Ubuntu heads for the mainstream
Rogue distro goes commercial
Google Trends is particularly unscientific. Many of those Vista searchers may be looking for beautiful views, and the Ubuntu seekers may be investigating the founding principles of post-apartheid South Africa.
"My interpretation of that is that our documentation sucks so badly that people have to search a lot..." jokes Shuttleworth.
Nonetheless, he feels he is backing a winner. "It will take me time to get this business to profitability," he concedes. But he still feels that Linux is the right horse to back. "I don't see any downward trend there. I see Linux continuing to grow."
Of course, Shuttleworth has no VC backers or shareholders to account to – with a £400m liquidity event already under his belt, he only has to please himself.
Of course, that's not strictly true – the Ubuntu project owes its success to the developers who put the project together, largely on a voluntary basis.

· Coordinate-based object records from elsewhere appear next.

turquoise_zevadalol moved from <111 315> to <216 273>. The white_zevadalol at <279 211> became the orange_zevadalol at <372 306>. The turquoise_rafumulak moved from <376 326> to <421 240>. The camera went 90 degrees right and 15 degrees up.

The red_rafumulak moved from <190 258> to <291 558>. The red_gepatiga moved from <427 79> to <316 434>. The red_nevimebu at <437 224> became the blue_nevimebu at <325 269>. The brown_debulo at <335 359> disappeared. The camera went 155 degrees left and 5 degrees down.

So keeping them onside and involved while Ubuntu makes the transition from underground distro to viable commercial operation will be a difficult but crucial task.
"One of the really interesting questions we got when we made the Sun announcement was, do you think it will hurt your community credentials if you start working with Sun, IBM, HP and so on?

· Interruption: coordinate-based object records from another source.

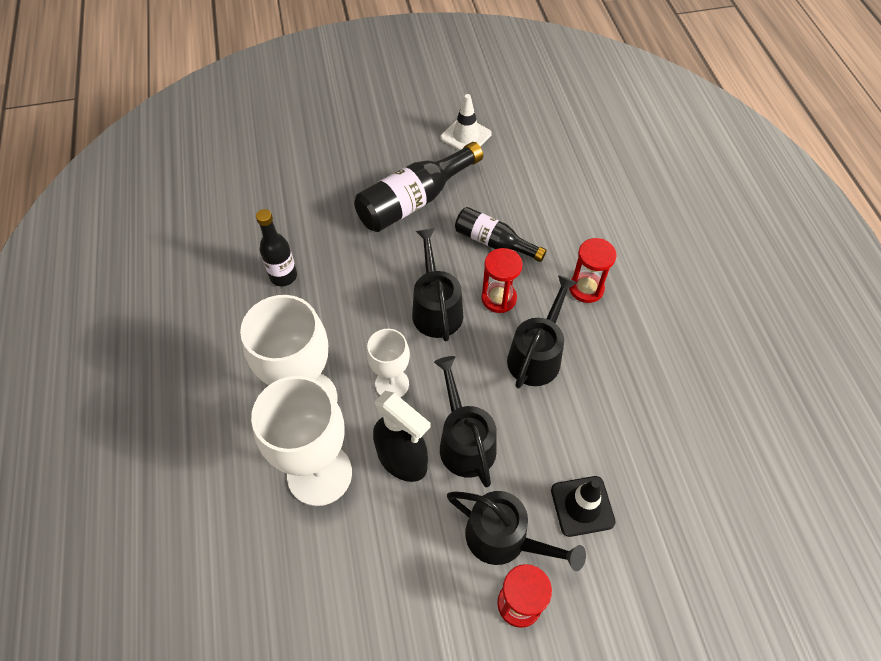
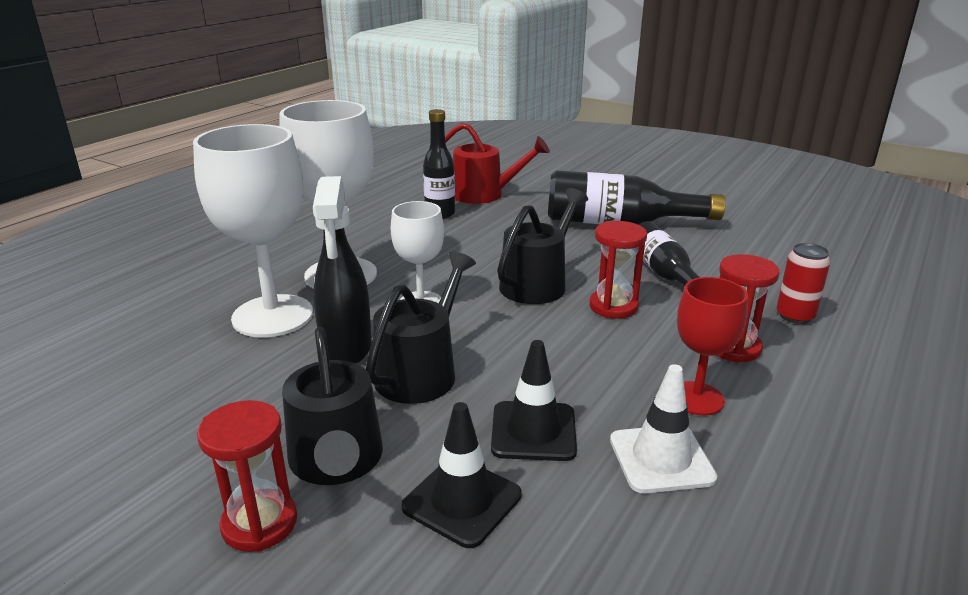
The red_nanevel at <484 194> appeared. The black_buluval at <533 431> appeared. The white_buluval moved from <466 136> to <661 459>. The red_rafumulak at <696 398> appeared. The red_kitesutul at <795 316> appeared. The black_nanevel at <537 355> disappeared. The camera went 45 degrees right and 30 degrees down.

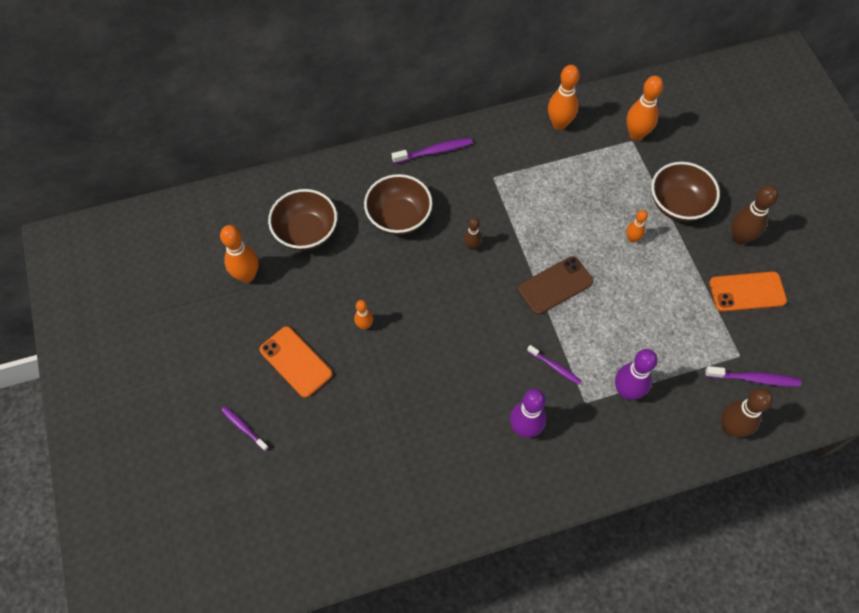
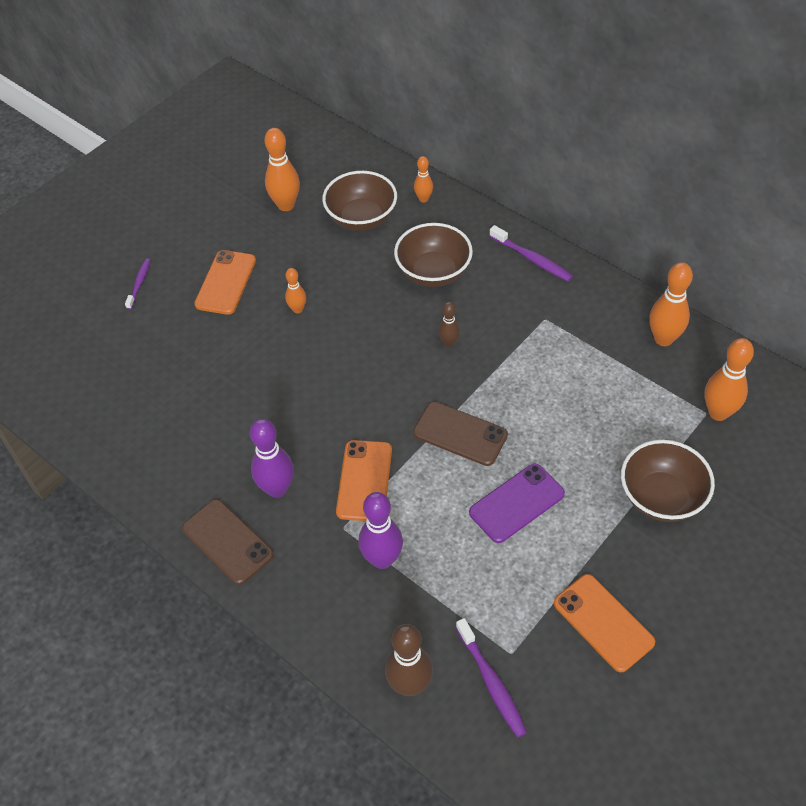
The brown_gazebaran at <227 541> appeared. The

"So it is very important to our business model that that not be the case. Because much of the value of Ubuntu lies in the fact that it's collaboratively produced with the community."

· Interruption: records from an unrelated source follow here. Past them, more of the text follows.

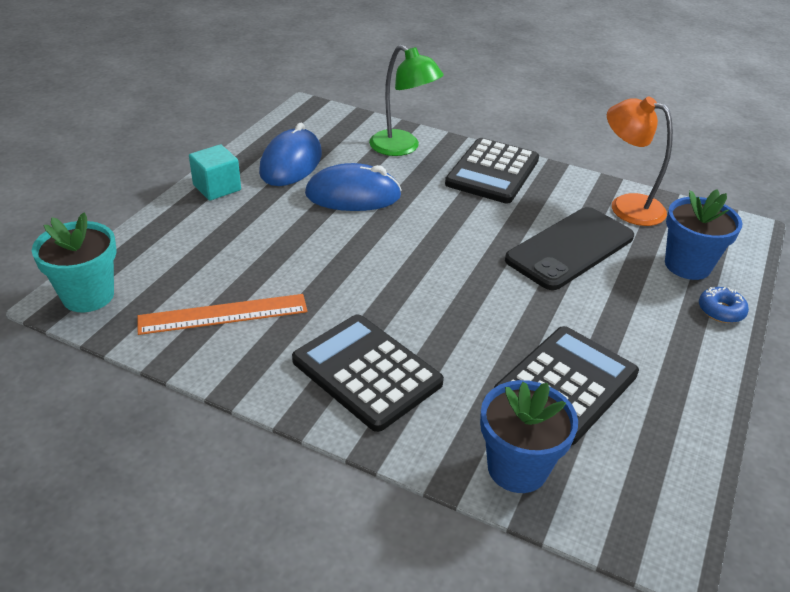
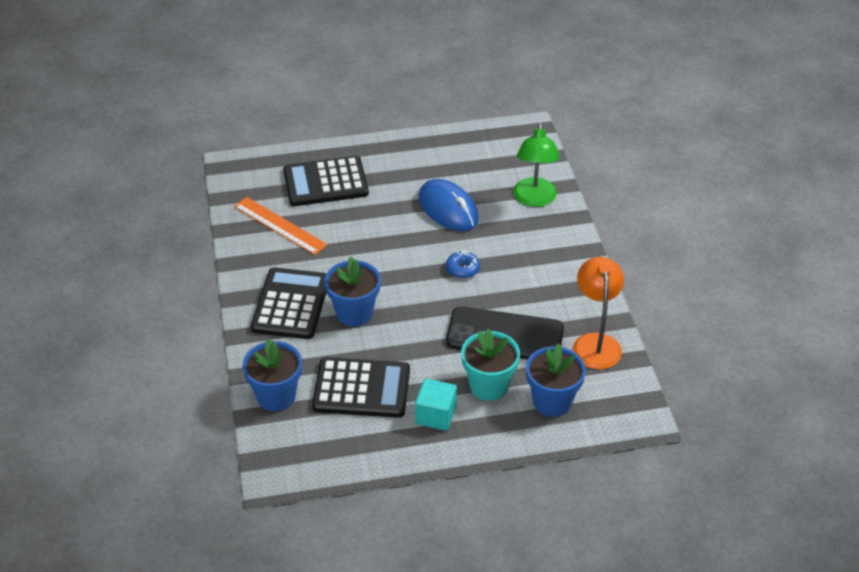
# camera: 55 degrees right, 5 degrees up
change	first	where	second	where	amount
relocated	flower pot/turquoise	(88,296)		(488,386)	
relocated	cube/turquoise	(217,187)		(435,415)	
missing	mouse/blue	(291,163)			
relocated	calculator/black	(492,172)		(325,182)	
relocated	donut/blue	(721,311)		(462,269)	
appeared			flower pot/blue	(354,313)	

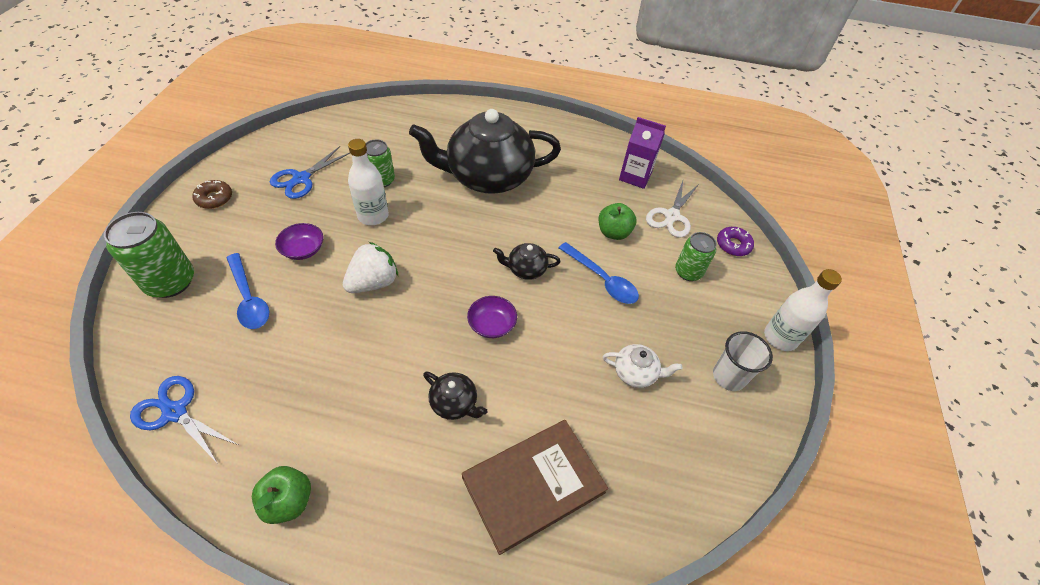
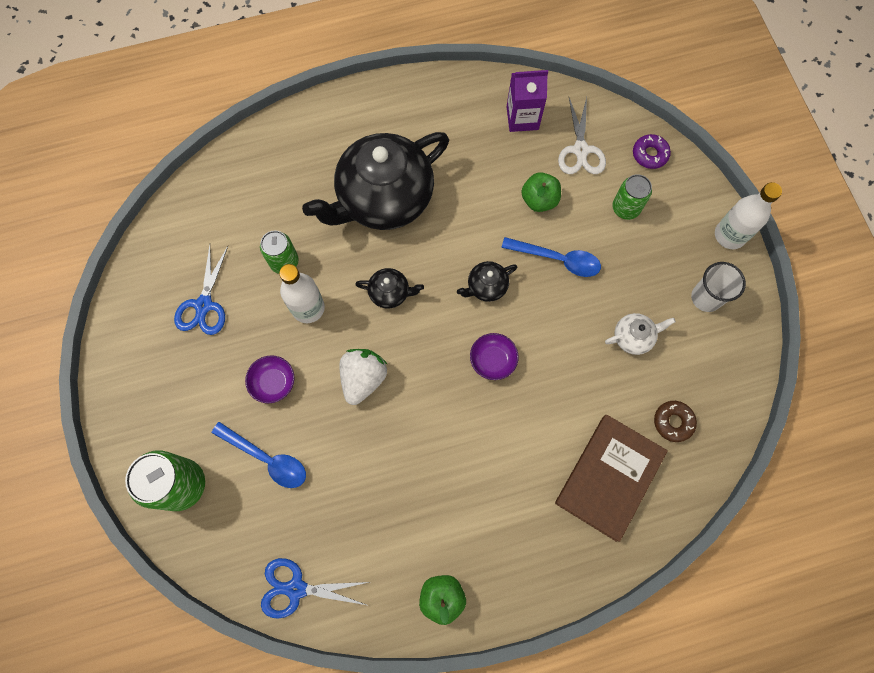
# camera: 25 degrees left, 20 degrees up
change	first	where	second	where	amount
relocated	donut/brown	(214,198)		(673,422)	
relocated	teapot/black	(454,403)		(390,293)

Shuttleworth's success in sustaining that community is as much down to his own laid-back charisma as it is to his deep pockets. But the corporate world has a way of sucking that out of people and communities. Balancing the needs of paying customers with the freewheeling spirit of an open source pioneer won't be easy.
Of course, Ubuntu does have one corporate user. A very high profile one, in fact – Google. So what about Goobuntu, the mysterious Linux distribution based on Ubuntu, currently spotted only inside the Googleplex?
"Goobuntu is simply their internal desktop platform. Obviously Linux makes sense for them. Their developers love it, they have plenty of expertise to manage it, and Goobuntu is the chosen platform for their developers. But there is a big difference between that and working on something that you are going to productise and ship out to the world," says Shuttleworth.
So we won't get our hands on Goobuntu any time soon?
"I don't see any indication at this stage that that is a real plan. They wouldn't have to tell me of course. The nature of free software is that they could complete a plan like that, develop it and execute it without us knowing."
Intriguing. Anyone hoping for the arrival of the longed-for Google OS shouldn't hold their breath. But the progress of Ubuntu will be well worth watching in the meantime.
In a feeble attempt to curry favour with the readership, Mr Shuttleworth claimed that he is an avid Register reader. He also revealed that he has some peculiar features in common with the Register's Otto Z Stern: "My prostate is made of opal – that story cracked me up," he confided. We believe this medical precaution is required for all amateur cosmonauts.